Changes in the genome of all living beings occur constantly. This happens as a result of mutations. Mutations may not affect the function of cells and organs in any way, may worsen or improve some functions, which is revealed in the process of natural selection, or be directly fatal for a given organism.
The set of genes in the descendants of any organism is similar to its set of genes, but it never completely repeats, therefore, the more generations are replaced, the less it is possible to find some kind of sequence of genes, which can be said to be inherited from this particular organism. Therefore, the assertions that some kind of scientists found in some population of modern people, for example, 4 percent of the genes of Neanderthals or Denisovans, do not correspond to reality. In reality, all the genes of any population of people are similar in individuals belonging to this population, and have real differences from the genes of other populations, and, undoubtedly, have a commonality with their ancestors, but they cannot exactly repeat the genes of any ancestors: Cro-Magnons, Neanderthals, Denisovans.
People of the modern type, and their ancestors Cro-Magnons, Neanderthals, Denisovans, nevertheless, have something in common in their gene set that distinguishes them from all other predecessors, something that allowed them to interbreed among themselves and did not allow it to do with predecessors — different races of pithecanthropes: Javanese pithecanthropes, Sinanthropes, Heidelberg pithecanthropes, African erectus. This genetic commonality of all people is a set of chromosomes: 23 pairs of chromosomes in humans, as opposed to 24 pairs of chromosomes in their predecessors monkeys.

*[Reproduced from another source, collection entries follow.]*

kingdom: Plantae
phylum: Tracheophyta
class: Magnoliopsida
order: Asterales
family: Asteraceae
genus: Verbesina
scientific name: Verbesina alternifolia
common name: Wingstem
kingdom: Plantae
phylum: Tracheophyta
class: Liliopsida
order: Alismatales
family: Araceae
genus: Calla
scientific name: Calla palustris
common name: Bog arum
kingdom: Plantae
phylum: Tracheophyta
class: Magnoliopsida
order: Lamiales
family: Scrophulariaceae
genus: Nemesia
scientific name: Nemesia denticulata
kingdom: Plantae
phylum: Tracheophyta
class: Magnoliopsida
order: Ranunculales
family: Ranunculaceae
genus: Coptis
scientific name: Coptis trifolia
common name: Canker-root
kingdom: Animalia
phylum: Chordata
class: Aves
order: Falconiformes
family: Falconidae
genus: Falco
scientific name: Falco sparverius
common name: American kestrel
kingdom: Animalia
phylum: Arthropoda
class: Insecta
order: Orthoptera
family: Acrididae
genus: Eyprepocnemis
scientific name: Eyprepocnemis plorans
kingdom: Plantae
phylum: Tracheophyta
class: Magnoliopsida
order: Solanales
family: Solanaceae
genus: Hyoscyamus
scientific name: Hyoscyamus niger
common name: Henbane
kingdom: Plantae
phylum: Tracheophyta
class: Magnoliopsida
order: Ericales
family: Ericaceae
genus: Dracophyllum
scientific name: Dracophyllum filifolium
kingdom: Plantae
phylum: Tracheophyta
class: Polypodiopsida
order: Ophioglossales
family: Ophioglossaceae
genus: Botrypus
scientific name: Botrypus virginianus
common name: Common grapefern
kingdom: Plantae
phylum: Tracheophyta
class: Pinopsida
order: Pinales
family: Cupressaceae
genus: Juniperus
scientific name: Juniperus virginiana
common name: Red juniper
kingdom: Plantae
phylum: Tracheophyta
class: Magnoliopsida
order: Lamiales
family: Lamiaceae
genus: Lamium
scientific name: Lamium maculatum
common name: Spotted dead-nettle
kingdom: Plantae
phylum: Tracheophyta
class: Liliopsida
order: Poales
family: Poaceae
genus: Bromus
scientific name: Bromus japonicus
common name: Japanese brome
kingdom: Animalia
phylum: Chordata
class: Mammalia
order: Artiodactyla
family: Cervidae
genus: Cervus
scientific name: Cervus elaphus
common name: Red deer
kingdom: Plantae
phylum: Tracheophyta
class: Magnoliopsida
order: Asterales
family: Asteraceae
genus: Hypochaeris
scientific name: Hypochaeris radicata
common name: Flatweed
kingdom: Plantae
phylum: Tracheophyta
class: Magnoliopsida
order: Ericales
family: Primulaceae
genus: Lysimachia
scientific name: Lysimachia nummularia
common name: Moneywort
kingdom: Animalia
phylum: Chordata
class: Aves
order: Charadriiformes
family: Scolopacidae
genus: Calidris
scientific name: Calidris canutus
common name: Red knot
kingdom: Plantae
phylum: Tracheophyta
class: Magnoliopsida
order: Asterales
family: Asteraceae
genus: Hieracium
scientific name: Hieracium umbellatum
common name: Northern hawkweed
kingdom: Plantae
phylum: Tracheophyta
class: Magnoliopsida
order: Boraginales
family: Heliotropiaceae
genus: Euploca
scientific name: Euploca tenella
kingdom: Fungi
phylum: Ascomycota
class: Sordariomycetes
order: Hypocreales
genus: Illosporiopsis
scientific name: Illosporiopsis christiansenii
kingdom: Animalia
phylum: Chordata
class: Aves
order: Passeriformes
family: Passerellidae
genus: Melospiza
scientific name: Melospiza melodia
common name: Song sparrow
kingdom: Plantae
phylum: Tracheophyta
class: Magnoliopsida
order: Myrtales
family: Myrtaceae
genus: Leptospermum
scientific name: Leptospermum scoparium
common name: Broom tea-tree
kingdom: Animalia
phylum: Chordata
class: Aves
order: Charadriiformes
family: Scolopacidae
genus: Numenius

In addition, in humans, as in all mammals, in the presence of only a strictly defined number of “zinc fingers” in each chromosome, it is possible to produce offspring from any partners of their species with only the same number of “zinc fingers”. Very rare mutations that remove or add «zinc fingers» in any chromosome do nothing to prevent such an individual from living, but usually do not allow him to have offspring.
German scientists have identified a gene that makes the human brain unique: ARHGAP11B dramatically increases the number of neurons in the neocortex, a region of the brain that plays a critical role in thought processes, language and perception. This gene is present only in humans, Neanderthals and Denisovans. The discovery is featured in the journal Science and briefly reported by The Guardian.
The fact that Cro-Magnons, Neanderthals, Denisovans could have mestizo offspring shows that they belong to the same species of Homo sapiens, but to its different races.
The species Homo sapiens appeared as a result of a serious mutation in which one of the ancestors of humans formed 23 pairs of chromosomes, out of 24 pairs that monkeys had. (The second human chromosome combines the twelfth and thirteenth chromosomes of the hominid. This was discovered in 1991.) Such mutants among hominids, like the first people, could not generally have been obtained under conditions of extensive contact with representatives of their own species of monkeys. In order for a mutation that changed the number of chromosomes and created a new species of Homo sapiens to be preserved, complete isolation of the very small group in which such a mutation occurred, and prolonged inbreeding within this group, were absolutely necessary. This could have happened to some family of synanthropes, lost somewhere in the gorges of Tibet, but not in Africa, not in India or China.
Sinanthropes could be the ancestors of people, since people have preserved some features of the structure of their teeth. No other races of Pithecanthropes have something like that directly passed on to people.
The time of the appearance of the first representatives of the species Homo sapiens can be estimated approximately. This happened, apparently, about 450 thousand years ago. Since that time, the races of Pithecanthropes begin to disappear, apparently unable to withstand competition with people, and a little later the postures of Neanderthals and Denisovans are already known.